# Some New Stuff



## RIMSPOKE (Mar 23, 2016)

I HAVE BEEN BUSY MAKING ROOM FOR NEW STUFF UPSTAIRS .
A LOT OF JUNK AND SHELVING HAD TO GO TO MAKE ROOM BUT
THIS IS SO WORTH THE EFFORT , LIKE A DREAM COME TRUE .

I JUST GOT A 24" PEXTO FINGER BRAKE .
THIS ONE WAS MADE IN 1975 BUT LOOKS PRACTICALLY NEW .
WHAT A NICE MACHINE & WAY ABOVE AVERAGE .

MY ENCO 3 RATCHET PRESS CAME IN AND I HAVE IT MOUNTED ON
A MODIFIED PM MILL STAND . ALL LUBED UP & READY TO GO .

JUST IN YESTERDAY , A VERY NICE DI-ACRO #1 NOTCHER ! 

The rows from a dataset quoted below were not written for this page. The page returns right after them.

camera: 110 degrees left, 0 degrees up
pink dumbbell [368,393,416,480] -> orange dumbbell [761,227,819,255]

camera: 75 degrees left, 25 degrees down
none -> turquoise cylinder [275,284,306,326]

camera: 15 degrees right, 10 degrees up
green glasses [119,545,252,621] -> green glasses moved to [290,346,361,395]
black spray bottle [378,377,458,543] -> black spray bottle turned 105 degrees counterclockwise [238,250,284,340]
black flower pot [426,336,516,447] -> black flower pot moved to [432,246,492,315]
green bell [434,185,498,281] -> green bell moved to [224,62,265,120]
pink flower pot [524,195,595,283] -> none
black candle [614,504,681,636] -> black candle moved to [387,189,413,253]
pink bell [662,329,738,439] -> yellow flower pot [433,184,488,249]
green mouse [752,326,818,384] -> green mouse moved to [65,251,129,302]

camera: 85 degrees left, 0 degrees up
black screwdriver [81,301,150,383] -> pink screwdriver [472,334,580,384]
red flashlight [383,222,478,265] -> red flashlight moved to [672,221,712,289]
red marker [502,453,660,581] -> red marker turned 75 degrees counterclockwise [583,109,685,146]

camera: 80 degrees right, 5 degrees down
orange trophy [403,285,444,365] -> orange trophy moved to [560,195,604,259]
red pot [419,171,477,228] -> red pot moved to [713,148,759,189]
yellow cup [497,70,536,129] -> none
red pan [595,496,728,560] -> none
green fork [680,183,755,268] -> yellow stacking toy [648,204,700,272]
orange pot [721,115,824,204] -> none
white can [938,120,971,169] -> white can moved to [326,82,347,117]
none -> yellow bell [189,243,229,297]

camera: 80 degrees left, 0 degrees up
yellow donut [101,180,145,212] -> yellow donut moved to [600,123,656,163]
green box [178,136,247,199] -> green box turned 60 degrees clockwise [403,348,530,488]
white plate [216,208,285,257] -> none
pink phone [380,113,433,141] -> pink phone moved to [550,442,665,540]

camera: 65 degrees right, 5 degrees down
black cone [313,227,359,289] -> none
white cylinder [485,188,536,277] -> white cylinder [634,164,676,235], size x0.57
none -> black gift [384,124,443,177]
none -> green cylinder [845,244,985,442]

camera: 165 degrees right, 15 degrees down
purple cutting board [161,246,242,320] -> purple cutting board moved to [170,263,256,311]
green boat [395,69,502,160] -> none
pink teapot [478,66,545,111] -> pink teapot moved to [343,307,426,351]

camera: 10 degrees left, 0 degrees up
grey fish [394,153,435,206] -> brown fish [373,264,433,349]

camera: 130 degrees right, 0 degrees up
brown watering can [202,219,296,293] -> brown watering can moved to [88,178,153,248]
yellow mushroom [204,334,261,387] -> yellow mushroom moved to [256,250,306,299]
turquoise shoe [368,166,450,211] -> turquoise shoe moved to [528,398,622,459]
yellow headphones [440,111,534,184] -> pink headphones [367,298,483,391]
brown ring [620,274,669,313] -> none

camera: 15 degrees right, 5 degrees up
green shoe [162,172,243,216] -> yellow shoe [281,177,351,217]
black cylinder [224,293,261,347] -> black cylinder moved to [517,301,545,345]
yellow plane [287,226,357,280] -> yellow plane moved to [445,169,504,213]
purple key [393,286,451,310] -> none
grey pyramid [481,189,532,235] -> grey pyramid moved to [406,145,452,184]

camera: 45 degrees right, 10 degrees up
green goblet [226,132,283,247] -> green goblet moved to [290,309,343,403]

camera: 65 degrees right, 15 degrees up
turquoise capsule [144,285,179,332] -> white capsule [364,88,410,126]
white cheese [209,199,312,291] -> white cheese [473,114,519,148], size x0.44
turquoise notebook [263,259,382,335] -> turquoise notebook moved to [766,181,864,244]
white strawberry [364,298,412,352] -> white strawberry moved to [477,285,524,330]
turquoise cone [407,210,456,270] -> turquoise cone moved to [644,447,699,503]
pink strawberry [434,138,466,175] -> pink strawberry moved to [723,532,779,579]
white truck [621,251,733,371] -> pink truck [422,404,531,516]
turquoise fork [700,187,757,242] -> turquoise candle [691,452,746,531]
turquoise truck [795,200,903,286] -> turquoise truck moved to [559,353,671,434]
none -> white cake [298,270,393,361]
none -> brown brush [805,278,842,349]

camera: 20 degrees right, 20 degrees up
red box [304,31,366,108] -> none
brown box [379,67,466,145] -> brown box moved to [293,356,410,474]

THESE WILL COMPLIMENT THE DI-ACRO 12" FINGER BRAKE w/ SPECIALTY TOOLING ,
DIACRO #1 BENDER AND BEVERLY Jr. THROATLESS SHEAR THAT I ALREADY HAD .


----------



## ch2co (Mar 23, 2016)

You're making' me feel real bad.

CHuck the grumpy old guy


----------



## NCjeeper (Mar 24, 2016)

Nice score on the pexto. I have been looking for a nice finger brake also. No such luck yet.


----------



## kvt (Mar 24, 2016)

Nice setup.   and it does look good.   I'm jealous


----------